St. Louis Symphony Nominated for Two Grammy Awards
The ultimate recognition for accomplishment in the field of music remains the Grammy awards, and for an orchestra this is especially true. Now, after a Grammy drought that lasted 23 years without even a nomination, the St. Louis Symphony can let out its breath with two nominations announced Friday, one for Best Orchestral Performance and another for Best Engineered (Classical) Album, both for John Adam’s composition ‘City Noir.’
The Nonesuch recordings—John Adam’s ‘City Noir’—include two recent compositions by American composer Adams; the symphonic work, ‘City Noir,’ and the Saxophone Concerto, featuring soloist Timothy McAllister.

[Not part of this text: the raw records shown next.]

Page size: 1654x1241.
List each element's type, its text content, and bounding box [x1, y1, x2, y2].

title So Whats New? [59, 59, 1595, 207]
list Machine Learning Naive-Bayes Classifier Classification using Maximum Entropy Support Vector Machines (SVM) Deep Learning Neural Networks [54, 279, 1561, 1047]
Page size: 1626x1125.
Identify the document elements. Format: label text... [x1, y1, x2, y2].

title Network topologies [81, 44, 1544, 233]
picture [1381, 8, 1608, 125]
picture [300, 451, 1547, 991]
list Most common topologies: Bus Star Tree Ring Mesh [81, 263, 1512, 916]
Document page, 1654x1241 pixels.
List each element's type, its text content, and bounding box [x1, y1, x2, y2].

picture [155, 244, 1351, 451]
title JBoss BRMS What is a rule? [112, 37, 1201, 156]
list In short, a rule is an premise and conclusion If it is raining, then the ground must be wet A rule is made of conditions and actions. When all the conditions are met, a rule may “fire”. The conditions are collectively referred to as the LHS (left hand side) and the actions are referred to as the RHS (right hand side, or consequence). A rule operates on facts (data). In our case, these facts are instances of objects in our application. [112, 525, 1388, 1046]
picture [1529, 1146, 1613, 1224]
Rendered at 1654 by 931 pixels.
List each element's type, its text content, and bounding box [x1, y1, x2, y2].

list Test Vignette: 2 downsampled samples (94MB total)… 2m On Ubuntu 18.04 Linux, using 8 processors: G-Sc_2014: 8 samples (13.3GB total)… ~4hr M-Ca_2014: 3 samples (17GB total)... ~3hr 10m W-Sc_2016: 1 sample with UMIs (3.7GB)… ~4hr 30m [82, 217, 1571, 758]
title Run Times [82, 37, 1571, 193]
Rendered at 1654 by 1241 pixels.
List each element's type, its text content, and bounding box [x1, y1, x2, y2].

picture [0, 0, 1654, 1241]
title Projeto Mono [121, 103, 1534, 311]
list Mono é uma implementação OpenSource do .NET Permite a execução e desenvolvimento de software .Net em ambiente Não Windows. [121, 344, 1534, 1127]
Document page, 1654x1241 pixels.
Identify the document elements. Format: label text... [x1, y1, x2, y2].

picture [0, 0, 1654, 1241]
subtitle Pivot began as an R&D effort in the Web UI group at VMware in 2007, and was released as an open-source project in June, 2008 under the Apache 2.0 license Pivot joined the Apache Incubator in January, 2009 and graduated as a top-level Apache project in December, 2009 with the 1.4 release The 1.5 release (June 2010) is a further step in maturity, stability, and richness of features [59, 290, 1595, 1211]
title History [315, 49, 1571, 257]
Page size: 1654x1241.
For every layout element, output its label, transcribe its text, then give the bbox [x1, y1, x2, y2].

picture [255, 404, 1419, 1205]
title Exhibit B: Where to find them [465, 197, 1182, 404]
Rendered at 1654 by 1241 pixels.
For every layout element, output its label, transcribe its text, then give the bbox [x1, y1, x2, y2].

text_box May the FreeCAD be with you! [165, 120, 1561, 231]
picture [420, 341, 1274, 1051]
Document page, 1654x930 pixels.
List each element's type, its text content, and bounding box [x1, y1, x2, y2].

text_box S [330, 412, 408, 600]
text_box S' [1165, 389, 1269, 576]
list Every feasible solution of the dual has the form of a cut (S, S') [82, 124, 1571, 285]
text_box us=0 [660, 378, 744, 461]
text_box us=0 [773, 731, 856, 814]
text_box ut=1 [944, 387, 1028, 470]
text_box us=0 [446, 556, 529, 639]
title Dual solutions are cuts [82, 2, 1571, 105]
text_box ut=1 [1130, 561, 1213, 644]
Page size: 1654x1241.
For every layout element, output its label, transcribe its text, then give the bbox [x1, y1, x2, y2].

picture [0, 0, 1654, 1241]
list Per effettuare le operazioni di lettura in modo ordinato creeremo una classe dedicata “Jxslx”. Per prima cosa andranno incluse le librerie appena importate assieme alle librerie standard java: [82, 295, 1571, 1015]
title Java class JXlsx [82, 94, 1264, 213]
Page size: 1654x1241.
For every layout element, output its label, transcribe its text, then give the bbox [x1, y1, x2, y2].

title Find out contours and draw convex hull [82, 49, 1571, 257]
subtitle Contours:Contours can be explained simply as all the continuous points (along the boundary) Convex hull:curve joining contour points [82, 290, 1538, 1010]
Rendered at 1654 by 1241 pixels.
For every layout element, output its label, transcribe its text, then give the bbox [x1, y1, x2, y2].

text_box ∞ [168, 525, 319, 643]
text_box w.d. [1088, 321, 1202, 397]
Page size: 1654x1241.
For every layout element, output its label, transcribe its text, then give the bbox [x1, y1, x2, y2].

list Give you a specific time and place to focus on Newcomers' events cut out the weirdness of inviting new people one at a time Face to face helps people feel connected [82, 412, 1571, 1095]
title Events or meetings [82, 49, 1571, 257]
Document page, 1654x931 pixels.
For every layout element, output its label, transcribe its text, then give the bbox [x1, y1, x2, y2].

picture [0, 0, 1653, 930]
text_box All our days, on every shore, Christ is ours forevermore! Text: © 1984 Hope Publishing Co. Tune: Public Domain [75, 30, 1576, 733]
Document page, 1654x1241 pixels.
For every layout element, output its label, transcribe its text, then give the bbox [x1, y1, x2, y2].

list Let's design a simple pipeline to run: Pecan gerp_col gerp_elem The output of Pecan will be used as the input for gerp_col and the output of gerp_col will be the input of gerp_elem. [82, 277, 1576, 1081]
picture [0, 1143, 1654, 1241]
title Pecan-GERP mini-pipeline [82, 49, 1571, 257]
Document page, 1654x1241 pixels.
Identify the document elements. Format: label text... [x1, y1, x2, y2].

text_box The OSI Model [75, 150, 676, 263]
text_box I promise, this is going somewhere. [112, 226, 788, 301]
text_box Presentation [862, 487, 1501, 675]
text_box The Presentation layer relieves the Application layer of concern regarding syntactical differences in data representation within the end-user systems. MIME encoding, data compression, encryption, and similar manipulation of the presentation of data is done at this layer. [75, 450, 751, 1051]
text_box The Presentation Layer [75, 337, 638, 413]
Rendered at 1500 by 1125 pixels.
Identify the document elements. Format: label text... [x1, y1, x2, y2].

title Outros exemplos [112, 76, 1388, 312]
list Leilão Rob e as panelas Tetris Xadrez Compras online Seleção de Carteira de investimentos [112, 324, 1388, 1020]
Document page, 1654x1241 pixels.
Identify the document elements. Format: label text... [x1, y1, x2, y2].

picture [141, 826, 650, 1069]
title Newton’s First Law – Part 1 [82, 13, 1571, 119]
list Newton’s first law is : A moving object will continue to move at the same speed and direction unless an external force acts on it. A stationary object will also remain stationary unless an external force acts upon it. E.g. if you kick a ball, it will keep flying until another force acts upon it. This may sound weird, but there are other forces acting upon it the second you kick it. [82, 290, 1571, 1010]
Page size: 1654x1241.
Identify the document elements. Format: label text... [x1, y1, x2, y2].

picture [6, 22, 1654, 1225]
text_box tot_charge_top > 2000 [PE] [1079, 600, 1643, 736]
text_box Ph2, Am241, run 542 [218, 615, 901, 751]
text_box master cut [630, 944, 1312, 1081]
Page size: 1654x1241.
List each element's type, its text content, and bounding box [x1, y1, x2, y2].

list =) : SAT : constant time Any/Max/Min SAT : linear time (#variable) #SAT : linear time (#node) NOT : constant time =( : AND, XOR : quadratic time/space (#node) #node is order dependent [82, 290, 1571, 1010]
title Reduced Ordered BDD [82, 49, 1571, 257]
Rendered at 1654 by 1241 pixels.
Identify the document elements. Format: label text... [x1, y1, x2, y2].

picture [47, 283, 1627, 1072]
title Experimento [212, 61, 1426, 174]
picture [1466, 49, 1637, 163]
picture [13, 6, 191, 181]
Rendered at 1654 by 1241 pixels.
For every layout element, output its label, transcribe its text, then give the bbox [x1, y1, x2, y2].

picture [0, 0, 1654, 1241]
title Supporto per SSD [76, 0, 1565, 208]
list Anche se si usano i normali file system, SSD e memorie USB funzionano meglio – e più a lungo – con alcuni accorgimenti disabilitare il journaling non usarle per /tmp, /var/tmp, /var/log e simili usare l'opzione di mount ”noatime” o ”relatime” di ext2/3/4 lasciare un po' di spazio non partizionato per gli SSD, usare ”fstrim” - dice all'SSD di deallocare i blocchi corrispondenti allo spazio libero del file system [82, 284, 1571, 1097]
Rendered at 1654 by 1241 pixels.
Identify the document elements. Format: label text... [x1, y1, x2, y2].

Both works were recorded in 2013 live at Powell Hall with St. Louis Symphony Music Director David Robertson conducting. Adam’s work includes “On the Transmigration of Souls (2002),” a choral piece commemorating the victims of the September 11, 2001 attacks (for which he won a Pulitzer Prize in 2003), and his popular operas “Nixon in China (1987),” “Doctor Atomic (2005),” which covers Robert Oppenheimer, the Manhattan Project, and the building of the first atomic bomb, and “The Death of Klinghoffer (1991).”
The recording had already received accolades. The CD was selected as one of the top 25 so far in 2014 by National Public Radio, which said both the St. Louis Symphony Orchestra and conductor David Robertson were “born naturals for this music, turning in fresh, dynamic and invigorating performances.” And although the symphony has not received a single nomination since 1991, they aren’t strangers to the coveted gramophone statuettes; they’ve received 56 nominations and received six Grammy awards in its history. The Grammy awards ceremonies will be held in Los Angeles on February 8, 2015.